• **SUPPLIED ENTRIES**
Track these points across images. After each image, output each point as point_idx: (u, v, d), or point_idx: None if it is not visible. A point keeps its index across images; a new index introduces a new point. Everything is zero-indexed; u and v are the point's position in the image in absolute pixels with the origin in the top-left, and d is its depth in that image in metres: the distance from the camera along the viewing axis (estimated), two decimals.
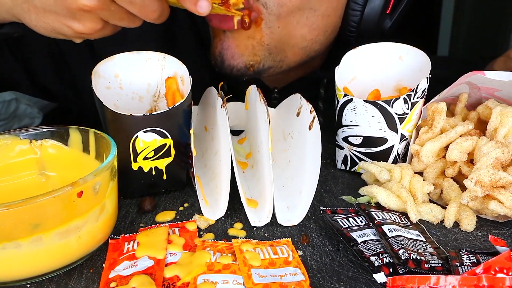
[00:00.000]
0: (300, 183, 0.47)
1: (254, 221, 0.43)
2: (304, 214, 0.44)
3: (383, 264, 0.36)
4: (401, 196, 0.45)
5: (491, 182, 0.42)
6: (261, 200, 0.45)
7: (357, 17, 0.64)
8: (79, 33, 0.48)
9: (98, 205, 0.37)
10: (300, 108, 0.52)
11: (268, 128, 0.45)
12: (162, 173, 0.48)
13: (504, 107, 0.48)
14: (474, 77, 0.50)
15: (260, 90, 0.51)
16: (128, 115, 0.44)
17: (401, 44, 0.57)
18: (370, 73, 0.58)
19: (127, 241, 0.40)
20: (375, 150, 0.53)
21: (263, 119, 0.47)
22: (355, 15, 0.64)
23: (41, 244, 0.34)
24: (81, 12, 0.45)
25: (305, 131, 0.49)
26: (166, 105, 0.53)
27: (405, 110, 0.51)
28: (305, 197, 0.45)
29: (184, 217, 0.46)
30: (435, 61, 0.54)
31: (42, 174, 0.46)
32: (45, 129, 0.45)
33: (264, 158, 0.46)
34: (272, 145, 0.45)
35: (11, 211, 0.32)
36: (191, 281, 0.35)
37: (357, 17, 0.64)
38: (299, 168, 0.48)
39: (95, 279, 0.37)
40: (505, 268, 0.33)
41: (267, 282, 0.35)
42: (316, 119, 0.48)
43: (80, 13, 0.45)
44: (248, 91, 0.56)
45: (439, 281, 0.33)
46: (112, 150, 0.40)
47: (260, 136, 0.48)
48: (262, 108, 0.48)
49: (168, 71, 0.52)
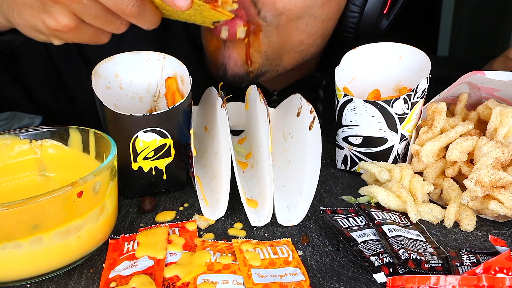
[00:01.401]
0: (300, 183, 0.47)
1: (254, 221, 0.43)
2: (304, 214, 0.44)
3: (383, 264, 0.36)
4: (401, 196, 0.45)
5: (491, 182, 0.42)
6: (261, 200, 0.45)
7: (355, 18, 0.64)
8: (52, 30, 0.46)
9: (98, 205, 0.37)
10: (300, 108, 0.52)
11: (268, 128, 0.45)
12: (162, 173, 0.48)
13: (504, 107, 0.48)
14: (474, 77, 0.50)
15: (260, 90, 0.51)
16: (128, 115, 0.44)
17: (401, 44, 0.57)
18: (370, 73, 0.58)
19: (127, 241, 0.40)
20: (375, 150, 0.53)
21: (263, 119, 0.47)
22: (354, 16, 0.64)
23: (41, 244, 0.34)
24: (51, 3, 0.43)
25: (305, 131, 0.49)
26: (166, 105, 0.53)
27: (405, 110, 0.51)
28: (305, 197, 0.45)
29: (184, 217, 0.46)
30: (435, 61, 0.54)
31: (42, 174, 0.46)
32: (45, 129, 0.45)
33: (264, 158, 0.46)
34: (272, 145, 0.45)
35: (11, 211, 0.32)
36: (191, 281, 0.35)
37: (355, 18, 0.64)
38: (299, 168, 0.48)
39: (95, 279, 0.37)
40: (505, 268, 0.33)
41: (267, 282, 0.35)
42: (317, 119, 0.48)
43: (51, 5, 0.44)
44: (248, 91, 0.56)
45: (439, 281, 0.33)
46: (112, 150, 0.40)
47: (260, 136, 0.48)
48: (262, 108, 0.48)
49: (168, 71, 0.52)
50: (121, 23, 0.47)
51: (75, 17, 0.45)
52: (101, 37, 0.49)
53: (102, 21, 0.45)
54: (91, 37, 0.48)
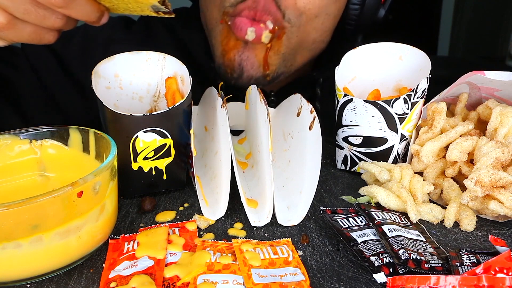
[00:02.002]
0: (300, 183, 0.47)
1: (254, 221, 0.43)
2: (304, 214, 0.44)
3: (383, 264, 0.36)
4: (401, 196, 0.45)
5: (491, 182, 0.42)
6: (261, 200, 0.45)
7: (357, 10, 0.65)
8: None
9: (98, 205, 0.37)
10: (300, 108, 0.52)
11: (268, 128, 0.45)
12: (162, 173, 0.48)
13: (504, 107, 0.48)
14: (474, 77, 0.50)
15: (260, 90, 0.51)
16: (128, 115, 0.44)
17: (401, 44, 0.57)
18: (370, 73, 0.58)
19: (127, 241, 0.40)
20: (375, 150, 0.53)
21: (263, 119, 0.47)
22: (355, 8, 0.65)
23: (41, 244, 0.34)
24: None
25: (305, 131, 0.49)
26: (166, 105, 0.53)
27: (405, 110, 0.51)
28: (305, 197, 0.45)
29: (184, 217, 0.46)
30: (435, 61, 0.54)
31: (42, 174, 0.46)
32: (45, 129, 0.45)
33: (264, 158, 0.46)
34: (272, 145, 0.45)
35: (11, 211, 0.32)
36: (191, 281, 0.35)
37: (357, 10, 0.66)
38: (299, 168, 0.48)
39: (95, 279, 0.37)
40: (505, 268, 0.33)
41: (267, 282, 0.35)
42: (317, 119, 0.48)
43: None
44: (248, 91, 0.56)
45: (439, 281, 0.33)
46: (112, 150, 0.40)
47: (260, 136, 0.48)
48: (262, 108, 0.48)
49: (168, 71, 0.52)
50: (56, 17, 0.45)
51: (6, 13, 0.43)
52: (45, 36, 0.47)
53: (34, 16, 0.44)
54: (32, 36, 0.46)
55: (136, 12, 0.51)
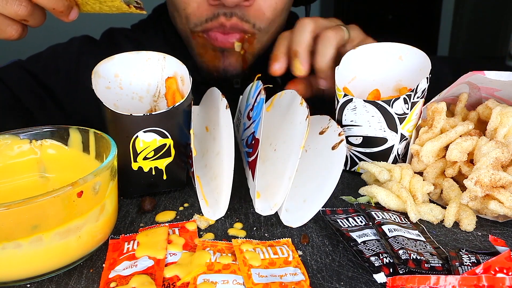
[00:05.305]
0: (304, 192, 0.47)
1: (258, 208, 0.43)
2: (305, 221, 0.44)
3: (383, 264, 0.36)
4: (401, 196, 0.45)
5: (491, 182, 0.42)
6: (264, 193, 0.45)
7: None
8: None
9: (98, 205, 0.37)
10: (326, 128, 0.52)
11: (305, 129, 0.45)
12: (162, 173, 0.48)
13: (504, 107, 0.48)
14: (474, 77, 0.50)
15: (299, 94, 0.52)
16: (128, 115, 0.44)
17: (401, 44, 0.57)
18: (370, 73, 0.58)
19: (127, 241, 0.40)
20: (375, 150, 0.53)
21: (299, 121, 0.48)
22: None
23: (41, 244, 0.34)
24: None
25: (327, 149, 0.50)
26: (166, 105, 0.53)
27: (405, 110, 0.51)
28: (309, 206, 0.45)
29: (184, 217, 0.46)
30: (435, 61, 0.54)
31: (42, 174, 0.46)
32: (45, 129, 0.45)
33: (293, 153, 0.46)
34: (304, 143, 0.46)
35: (11, 211, 0.32)
36: (191, 281, 0.35)
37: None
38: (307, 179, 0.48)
39: (95, 279, 0.37)
40: (505, 268, 0.33)
41: (267, 282, 0.35)
42: (344, 142, 0.48)
43: None
44: (280, 94, 0.57)
45: (439, 281, 0.33)
46: (112, 150, 0.40)
47: (288, 135, 0.48)
48: (303, 110, 0.48)
49: (168, 71, 0.52)
50: (19, 3, 0.44)
51: None
52: (6, 28, 0.46)
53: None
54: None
55: (107, 6, 0.51)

• **EXERCISE INSTRUCTIONS**
Exact copy, pictures excluded: restate every record above word for word.

• **EXERCISE ANSWER**
Track these points across images. After each image, output each point as point_idx: (u, v, d), or point_idx: None if it is not visible. A point keeps its index across images; a new index introduces a new point. Everything is zero-indexed; u and v are the point's position in the image in absolute pixels with the origin in the top-left, and d is its depth in that image in metres: the distance from the camera along the viewing axis (estimated), two decimals.
[00:00.000]
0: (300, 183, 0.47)
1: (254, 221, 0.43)
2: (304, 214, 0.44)
3: (383, 264, 0.36)
4: (401, 196, 0.45)
5: (491, 182, 0.42)
6: (261, 200, 0.45)
7: (357, 17, 0.64)
8: (79, 33, 0.48)
9: (98, 205, 0.37)
10: (300, 108, 0.52)
11: (268, 128, 0.45)
12: (162, 173, 0.48)
13: (504, 107, 0.48)
14: (474, 77, 0.50)
15: (260, 90, 0.51)
16: (128, 115, 0.44)
17: (401, 44, 0.57)
18: (370, 73, 0.58)
19: (127, 241, 0.40)
20: (375, 150, 0.53)
21: (263, 119, 0.47)
22: (355, 15, 0.64)
23: (41, 244, 0.34)
24: (81, 12, 0.45)
25: (305, 131, 0.49)
26: (166, 105, 0.53)
27: (405, 110, 0.51)
28: (305, 197, 0.45)
29: (184, 217, 0.46)
30: (435, 61, 0.54)
31: (42, 174, 0.46)
32: (45, 129, 0.45)
33: (264, 158, 0.46)
34: (272, 145, 0.45)
35: (11, 211, 0.32)
36: (191, 281, 0.35)
37: (357, 17, 0.64)
38: (299, 168, 0.48)
39: (95, 279, 0.37)
40: (505, 268, 0.33)
41: (267, 282, 0.35)
42: (316, 119, 0.48)
43: (80, 13, 0.45)
44: (248, 91, 0.56)
45: (439, 281, 0.33)
46: (112, 150, 0.40)
47: (260, 136, 0.48)
48: (262, 108, 0.48)
49: (168, 71, 0.52)
[00:01.401]
0: (300, 183, 0.47)
1: (254, 221, 0.43)
2: (304, 214, 0.44)
3: (383, 264, 0.36)
4: (401, 196, 0.45)
5: (491, 182, 0.42)
6: (261, 200, 0.45)
7: (355, 18, 0.64)
8: (52, 30, 0.46)
9: (98, 205, 0.37)
10: (300, 108, 0.52)
11: (268, 128, 0.45)
12: (162, 173, 0.48)
13: (504, 107, 0.48)
14: (474, 77, 0.50)
15: (260, 90, 0.51)
16: (128, 115, 0.44)
17: (401, 44, 0.57)
18: (370, 73, 0.58)
19: (127, 241, 0.40)
20: (375, 150, 0.53)
21: (263, 119, 0.47)
22: (354, 16, 0.64)
23: (41, 244, 0.34)
24: (51, 3, 0.43)
25: (305, 131, 0.49)
26: (166, 105, 0.53)
27: (405, 110, 0.51)
28: (305, 197, 0.45)
29: (184, 217, 0.46)
30: (435, 61, 0.54)
31: (42, 174, 0.46)
32: (45, 129, 0.45)
33: (264, 158, 0.46)
34: (272, 145, 0.45)
35: (11, 211, 0.32)
36: (191, 281, 0.35)
37: (355, 18, 0.64)
38: (299, 168, 0.48)
39: (95, 279, 0.37)
40: (505, 268, 0.33)
41: (267, 282, 0.35)
42: (317, 119, 0.48)
43: (51, 5, 0.44)
44: (248, 91, 0.56)
45: (439, 281, 0.33)
46: (112, 150, 0.40)
47: (260, 136, 0.48)
48: (262, 108, 0.48)
49: (168, 71, 0.52)
50: (121, 23, 0.47)
51: (75, 17, 0.45)
52: (101, 37, 0.49)
53: (102, 21, 0.45)
54: (91, 37, 0.48)
[00:02.002]
0: (300, 183, 0.47)
1: (254, 221, 0.43)
2: (304, 214, 0.44)
3: (383, 264, 0.36)
4: (401, 196, 0.45)
5: (491, 182, 0.42)
6: (261, 200, 0.45)
7: (357, 10, 0.65)
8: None
9: (98, 205, 0.37)
10: (300, 108, 0.52)
11: (268, 128, 0.45)
12: (162, 173, 0.48)
13: (504, 107, 0.48)
14: (474, 77, 0.50)
15: (260, 90, 0.51)
16: (128, 115, 0.44)
17: (401, 44, 0.57)
18: (370, 73, 0.58)
19: (127, 241, 0.40)
20: (375, 150, 0.53)
21: (263, 119, 0.47)
22: (355, 8, 0.65)
23: (41, 244, 0.34)
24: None
25: (305, 131, 0.49)
26: (166, 105, 0.53)
27: (405, 110, 0.51)
28: (305, 197, 0.45)
29: (184, 217, 0.46)
30: (435, 61, 0.54)
31: (42, 174, 0.46)
32: (45, 129, 0.45)
33: (264, 158, 0.46)
34: (272, 145, 0.45)
35: (11, 211, 0.32)
36: (191, 281, 0.35)
37: (357, 10, 0.66)
38: (299, 168, 0.48)
39: (95, 279, 0.37)
40: (505, 268, 0.33)
41: (267, 282, 0.35)
42: (317, 119, 0.48)
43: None
44: (248, 91, 0.56)
45: (439, 281, 0.33)
46: (112, 150, 0.40)
47: (260, 136, 0.48)
48: (262, 108, 0.48)
49: (168, 71, 0.52)
50: (56, 17, 0.45)
51: (6, 13, 0.43)
52: (45, 36, 0.47)
53: (34, 16, 0.44)
54: (32, 36, 0.46)
55: (136, 12, 0.51)
[00:05.305]
0: (304, 192, 0.47)
1: (258, 208, 0.43)
2: (305, 221, 0.44)
3: (383, 264, 0.36)
4: (401, 196, 0.45)
5: (491, 182, 0.42)
6: (264, 193, 0.45)
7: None
8: None
9: (98, 205, 0.37)
10: (326, 128, 0.52)
11: (305, 129, 0.45)
12: (162, 173, 0.48)
13: (504, 107, 0.48)
14: (474, 77, 0.50)
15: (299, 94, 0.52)
16: (128, 115, 0.44)
17: (401, 44, 0.57)
18: (370, 73, 0.58)
19: (127, 241, 0.40)
20: (375, 150, 0.53)
21: (299, 121, 0.48)
22: None
23: (41, 244, 0.34)
24: None
25: (327, 149, 0.50)
26: (166, 105, 0.53)
27: (405, 110, 0.51)
28: (309, 206, 0.45)
29: (184, 217, 0.46)
30: (435, 61, 0.54)
31: (42, 174, 0.46)
32: (45, 129, 0.45)
33: (293, 153, 0.46)
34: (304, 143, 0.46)
35: (11, 211, 0.32)
36: (191, 281, 0.35)
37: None
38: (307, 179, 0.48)
39: (95, 279, 0.37)
40: (505, 268, 0.33)
41: (267, 282, 0.35)
42: (344, 142, 0.48)
43: None
44: (280, 94, 0.57)
45: (439, 281, 0.33)
46: (112, 150, 0.40)
47: (288, 135, 0.48)
48: (303, 110, 0.48)
49: (168, 71, 0.52)
50: (19, 3, 0.44)
51: None
52: (6, 28, 0.46)
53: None
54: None
55: (107, 6, 0.51)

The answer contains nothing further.